As one might expect, I awoke this morning with the All Saints' hymn running through my head.
For all the saints who from their labors rest...
I was thinking about all who have passed in the last 12 months, both family members, fathers of friends, and especially the pioneers and the prophets of the gay civil rights movement. There is a lovely entry over at Jesus in Love that commemorates the LGBT saints who have died since this time last year. And this morning, I learned of one more.
O may thy soldiers, faithful, true, and bold, fight as the saints who nobly fought of old...
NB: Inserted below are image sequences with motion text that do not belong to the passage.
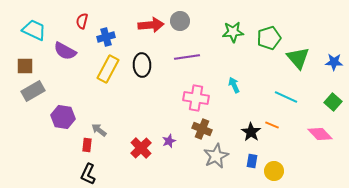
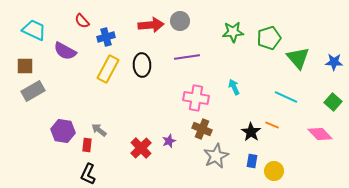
red semicircle: rotated 56 degrees counterclockwise
cyan arrow: moved 2 px down
purple hexagon: moved 14 px down
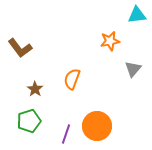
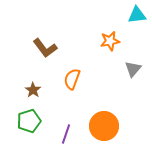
brown L-shape: moved 25 px right
brown star: moved 2 px left, 1 px down
orange circle: moved 7 px right
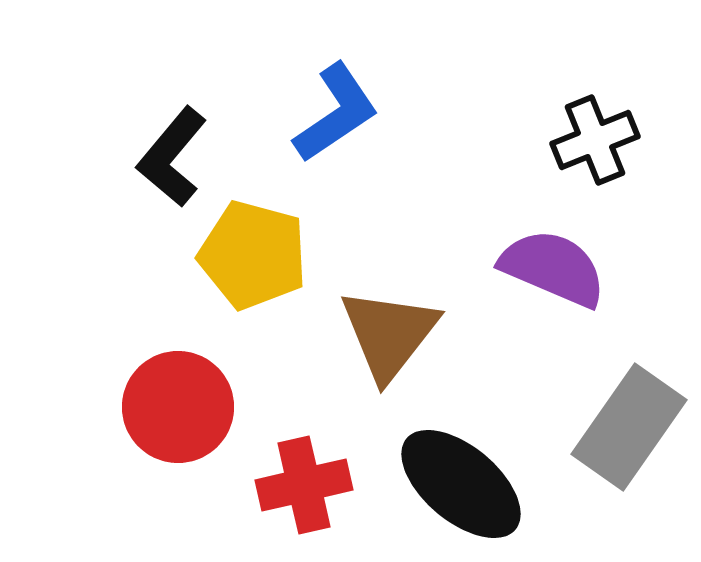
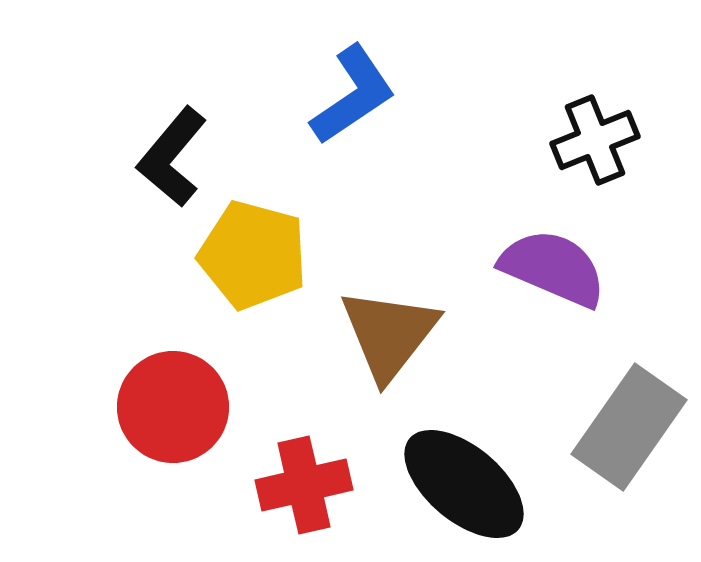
blue L-shape: moved 17 px right, 18 px up
red circle: moved 5 px left
black ellipse: moved 3 px right
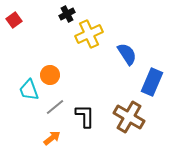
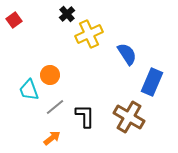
black cross: rotated 14 degrees counterclockwise
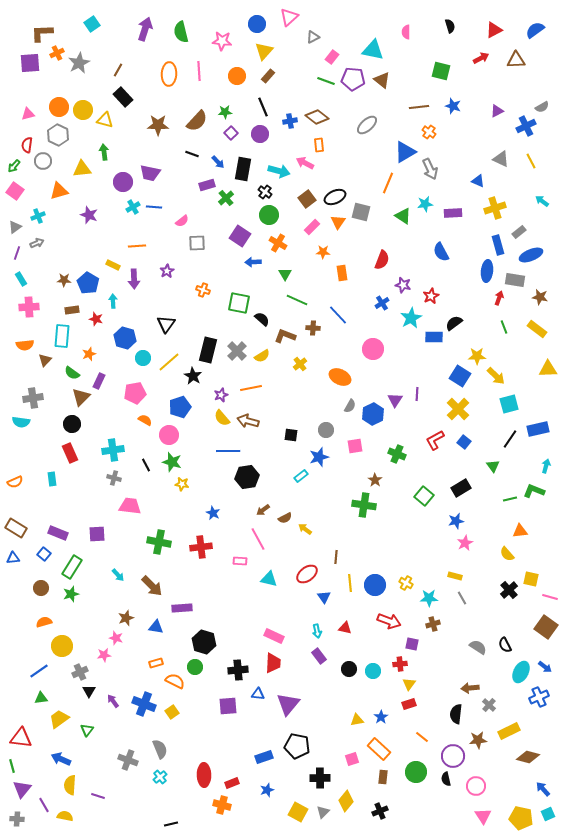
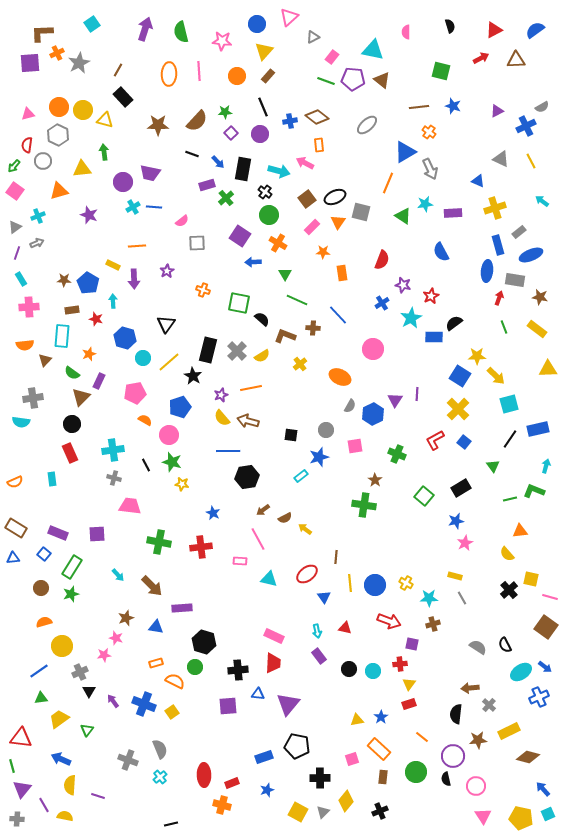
cyan ellipse at (521, 672): rotated 30 degrees clockwise
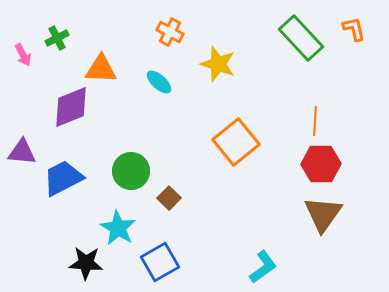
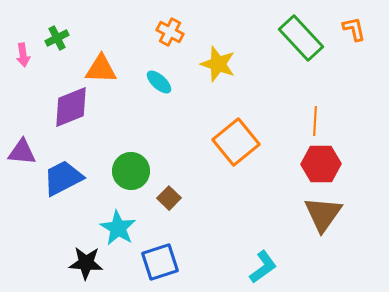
pink arrow: rotated 20 degrees clockwise
blue square: rotated 12 degrees clockwise
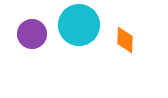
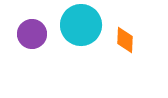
cyan circle: moved 2 px right
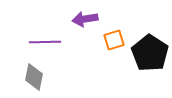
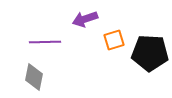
purple arrow: rotated 10 degrees counterclockwise
black pentagon: rotated 30 degrees counterclockwise
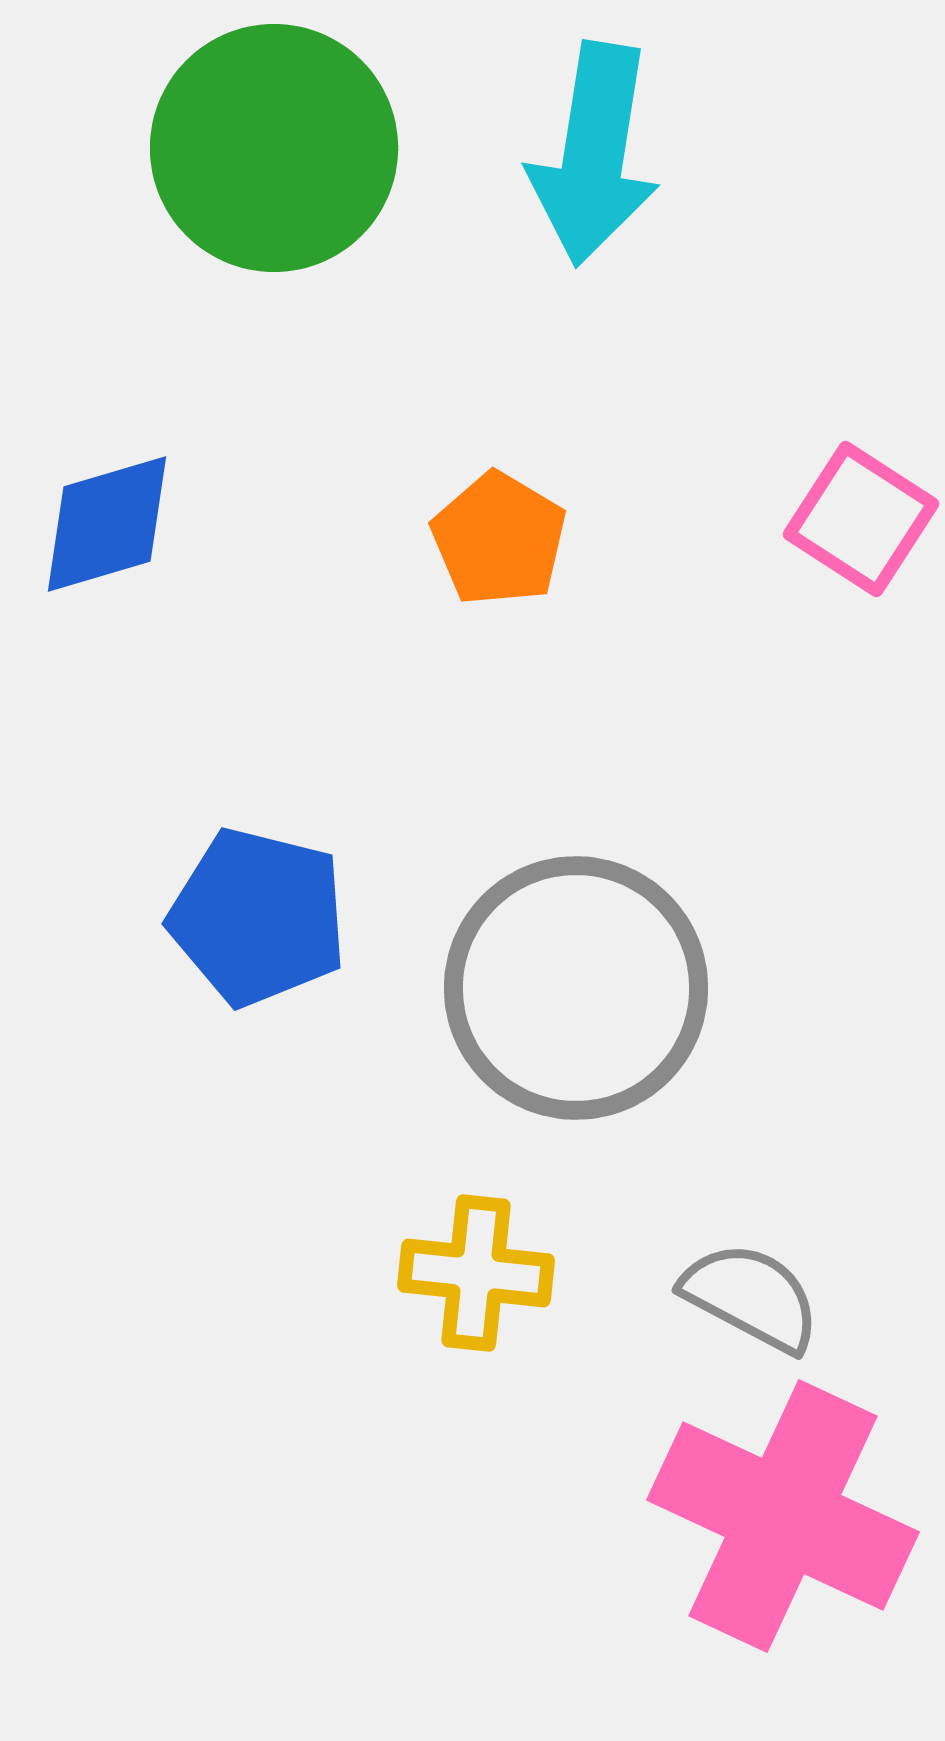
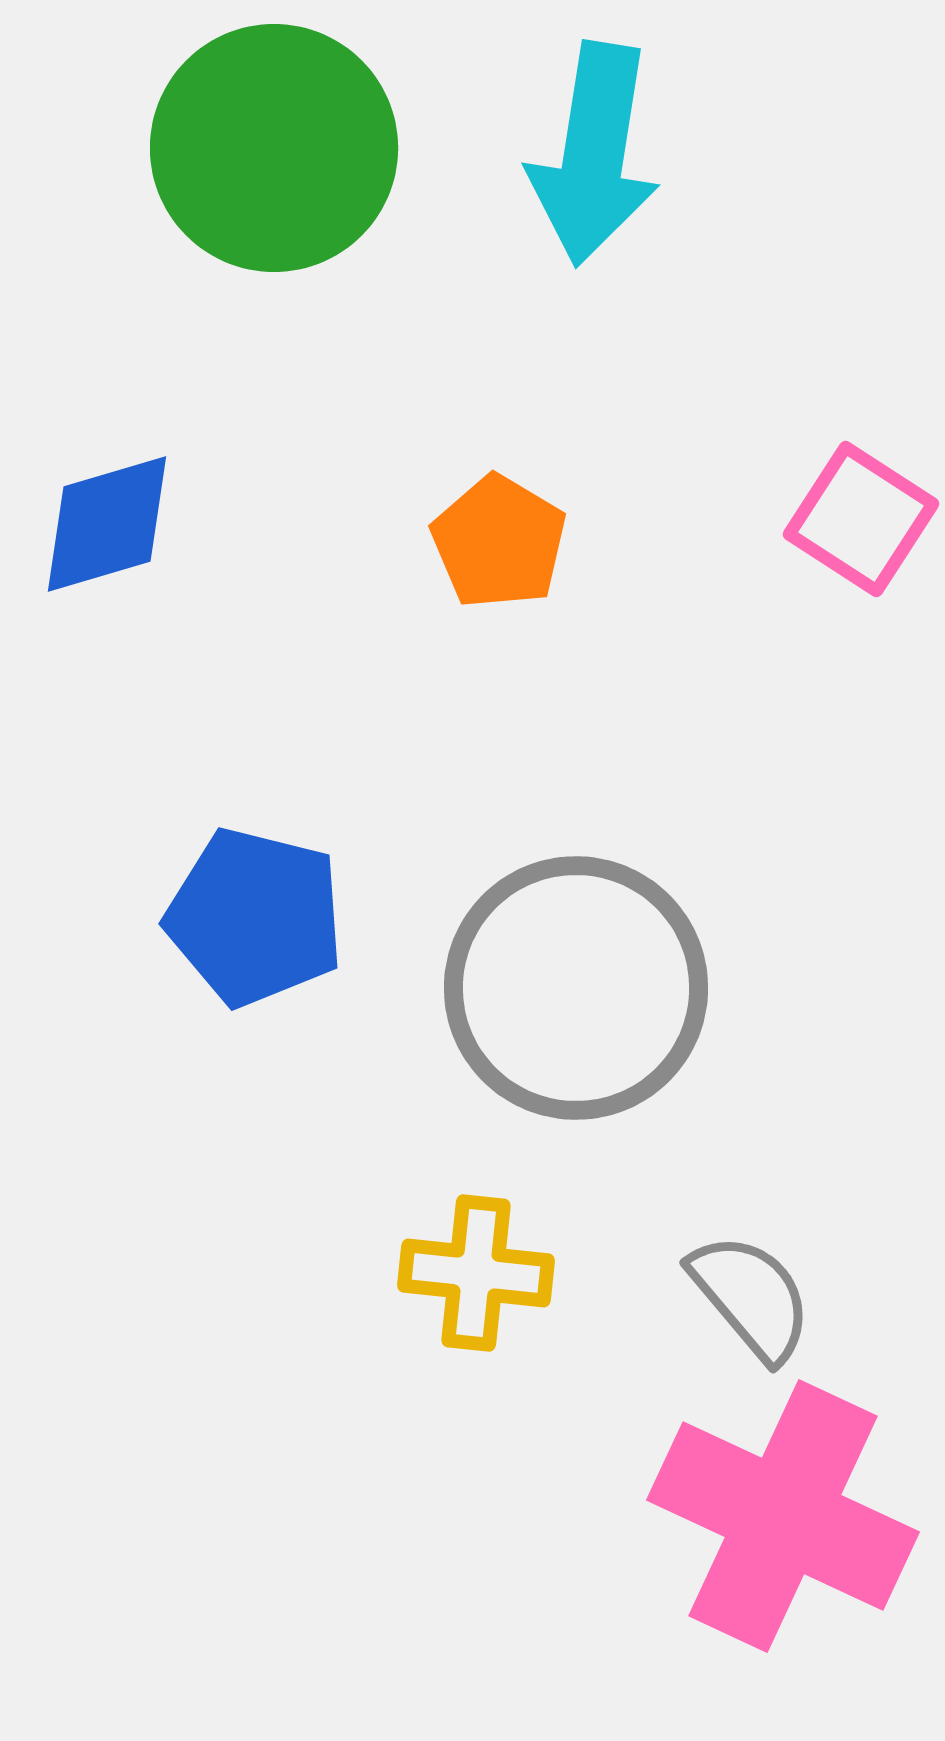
orange pentagon: moved 3 px down
blue pentagon: moved 3 px left
gray semicircle: rotated 22 degrees clockwise
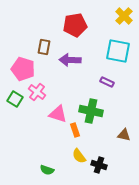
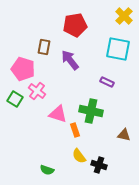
cyan square: moved 2 px up
purple arrow: rotated 50 degrees clockwise
pink cross: moved 1 px up
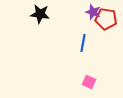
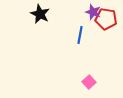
black star: rotated 18 degrees clockwise
blue line: moved 3 px left, 8 px up
pink square: rotated 24 degrees clockwise
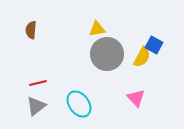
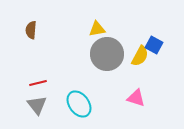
yellow semicircle: moved 2 px left, 1 px up
pink triangle: rotated 30 degrees counterclockwise
gray triangle: moved 1 px right, 1 px up; rotated 30 degrees counterclockwise
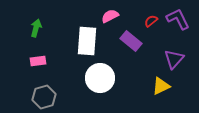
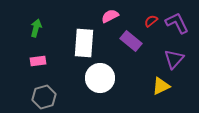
purple L-shape: moved 1 px left, 4 px down
white rectangle: moved 3 px left, 2 px down
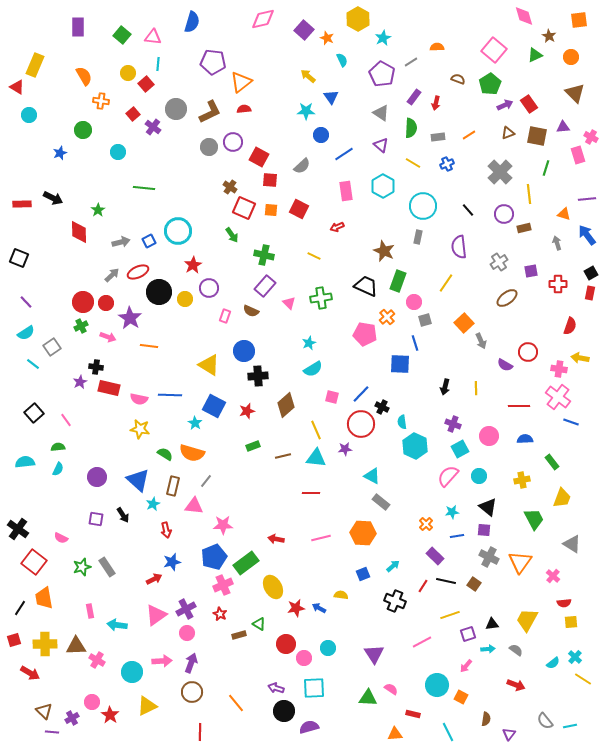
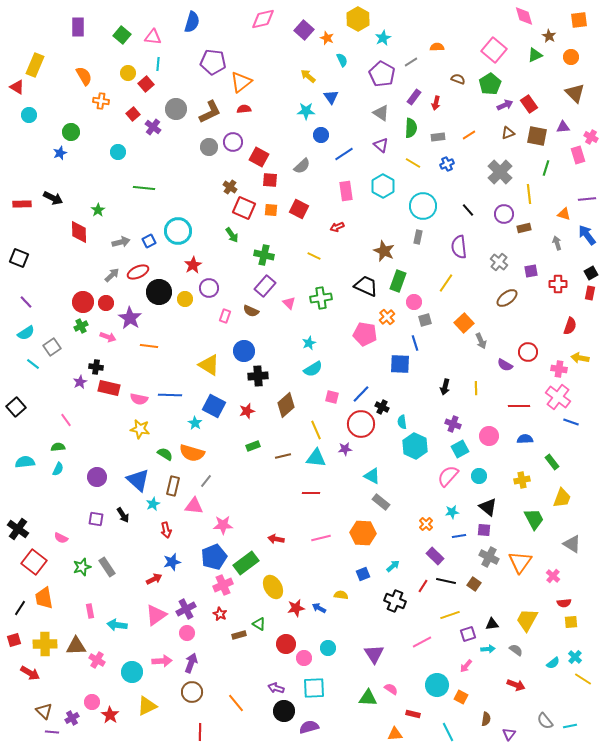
green circle at (83, 130): moved 12 px left, 2 px down
gray cross at (499, 262): rotated 18 degrees counterclockwise
black square at (34, 413): moved 18 px left, 6 px up
blue line at (457, 536): moved 2 px right
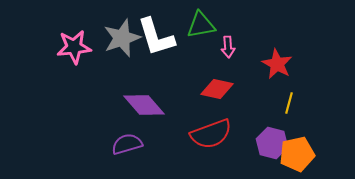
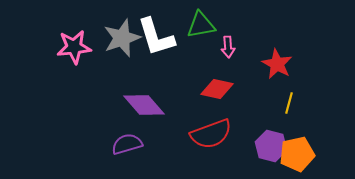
purple hexagon: moved 1 px left, 3 px down
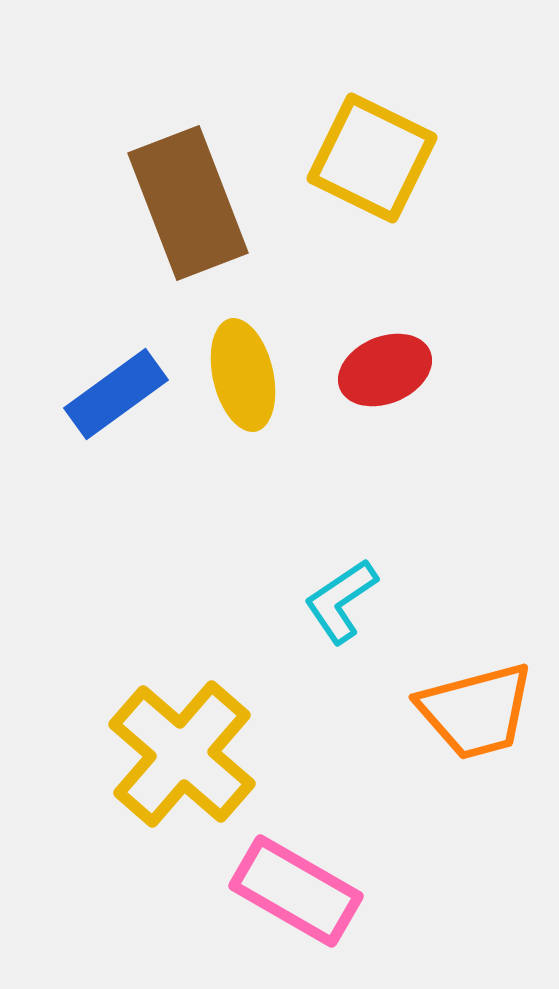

Axgil was born Axel Lundahl-Madsen. He was one of the founders of LGBT Danmark... then known as Forbundet af 1948 or F-48, The Association... in 1948. He and his partner, Eigil Eskildsen, were sentenced to a short prison term on pornography charges in 1955 for running a gay male modeling agency that took nude photos of men. While in prison, they melded their first names into a new surname--Axgil--in an act of public defiance. They, along with others, fought for decades for the right to have gay relationships recognized by the government. They persevered and on October 1, 1989, they joined 10 other couples in becoming the first to enter into a civil union and gain many of the same rights as heterosexual Danes. Denmark finally granted LGBT couples the right to adopt children last year.
A quote in the Washington Post from Vivi Jelstrup of LGBT Danmark said that Axgil never saw the struggle as "his" cause.
"He was a modest man...He always underscored that there were many involved in the work and that it was a common cause.”
Eigil Axgil died on September 22, 1995.
O blest communion fellowship divine! We feebly struggle, they in glory shine; yet all are one in thee for all are thine.
Reading stories about men such as Axel Axgil remind me that I am part of a continuum of the saints who have worked to bring this world forward in the struggle for full equality for all people. Many have gone before me to lift valleys up and bring mountains a little closer to the ground so that there is a level playing field. Each of us, whether we are standing on a corner with a bullhorn crying out for justice, or simply presenting our full selves without apology before our neighbors, are helping to clear the path and make it a little wider for the next generation to travel toward a fair and just world.
So often we think of saints as the ones who have died. But really All Saints' Day is the time to realize that while some are now immortal, those of us still in this realm are continuing their good works and we are part of the tribe of sainthood. We are to carry on what they have done and accomplish more before it's our turn to rest.